Answer:
The sun sets this year on the UN Millennium Development Goals (MDGs), which include the elimination of gender disparities in education at all levels. Even though the number of countries that have achieved gender parity in both primary and secondary education between 2000 and 2015 has increased from 36 to 62, girls continue to face the greatest challenges, especially in access to secondary education.
The negative consequences of lack of education are visible throughout a woman’s life. An uneducated girl is less capable of making her own family planning decisions. A child bride is more likely to face health issues and psychological distress, and her children are more exposed to malnutrition and illiteracy. Education, thus, is fundamental to the development of both aspirations and skills: an educated girl is more capable of managing property and her finances, and has higher chances to have access to credit.
Women’s leadership and access to decision-making positions are also strictly dependent on educational attainment. In the long term, the lack of education affects a girl’s future capacity to seek and get employment and to have an income. Economic independence is reflected not only in a woman’s capacity to spend, save, acquire property and invest, but also in the freedom to get out of abusive domestic relationships, particularly economic violence.
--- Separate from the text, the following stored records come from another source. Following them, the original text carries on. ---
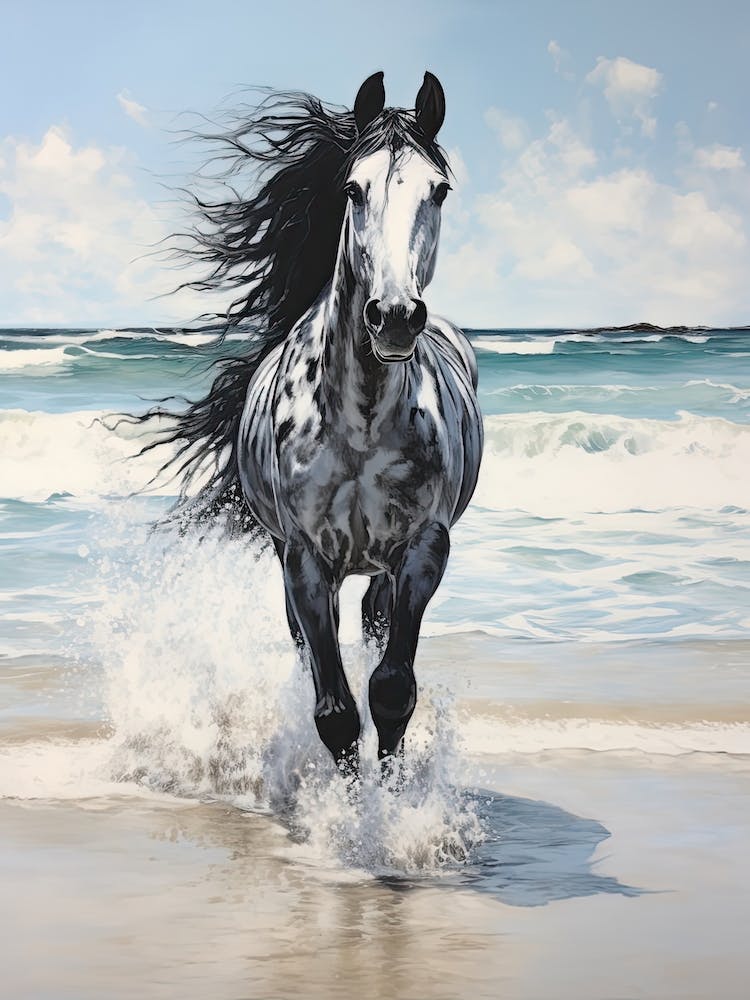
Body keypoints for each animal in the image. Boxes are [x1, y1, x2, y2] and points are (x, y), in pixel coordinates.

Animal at [141, 71, 483, 778]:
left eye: (438, 190)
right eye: (354, 187)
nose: (395, 316)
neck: (360, 426)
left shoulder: (424, 548)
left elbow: (391, 689)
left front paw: (388, 796)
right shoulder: (303, 556)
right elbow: (334, 710)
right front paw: (344, 801)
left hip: (382, 565)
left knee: (375, 623)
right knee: (310, 647)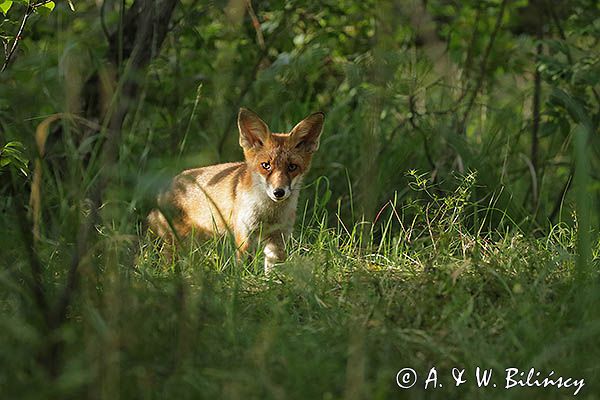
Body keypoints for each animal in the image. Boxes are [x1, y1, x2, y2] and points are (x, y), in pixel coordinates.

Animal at [148, 108, 326, 274]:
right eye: (266, 165)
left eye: (292, 167)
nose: (278, 192)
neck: (269, 214)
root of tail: (168, 184)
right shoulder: (245, 236)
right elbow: (243, 269)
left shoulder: (278, 239)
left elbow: (274, 271)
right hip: (177, 244)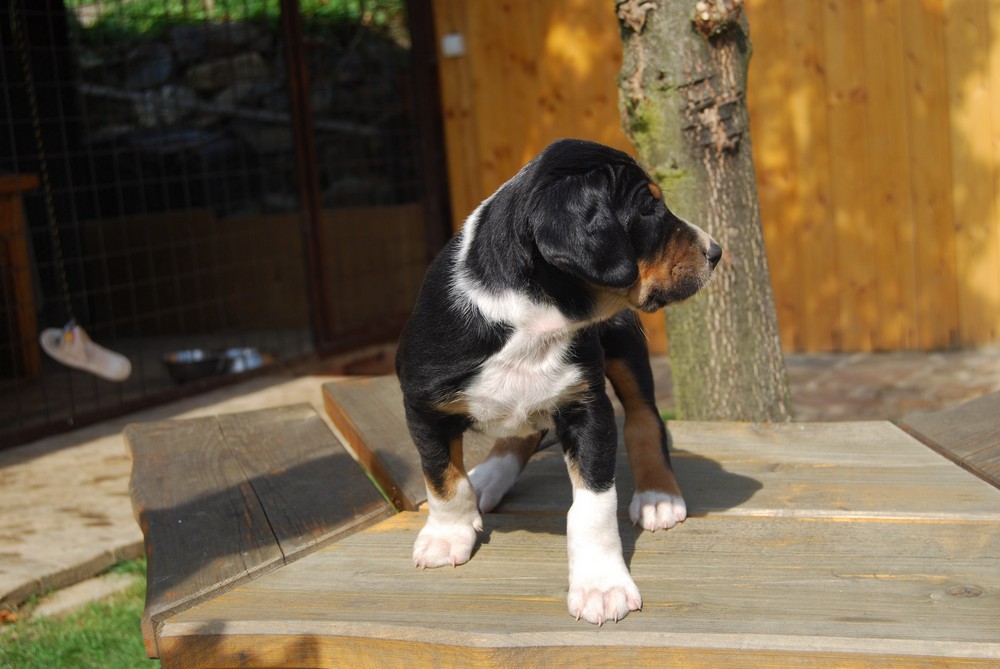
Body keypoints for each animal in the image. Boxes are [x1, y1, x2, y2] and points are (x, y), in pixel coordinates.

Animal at [394, 138, 724, 624]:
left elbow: (592, 508)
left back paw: (657, 494)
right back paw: (488, 477)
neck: (532, 320)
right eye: (648, 207)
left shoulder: (587, 408)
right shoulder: (422, 406)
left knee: (644, 419)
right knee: (521, 432)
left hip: (624, 345)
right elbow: (442, 479)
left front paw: (601, 585)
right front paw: (447, 534)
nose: (715, 251)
Finally, without education a girl has a higher probability to live on the fringes of poverty.
The preference for boys in the family’s education investment, the gendered division of household labor, and long distances to travel to school are only some of the structural barriers and discriminatory social norms that contribute to gender inequality in education. One of the main reasons for girls’ low educational attainment is gender-based violence, and in particular sexual harassment and child marriage.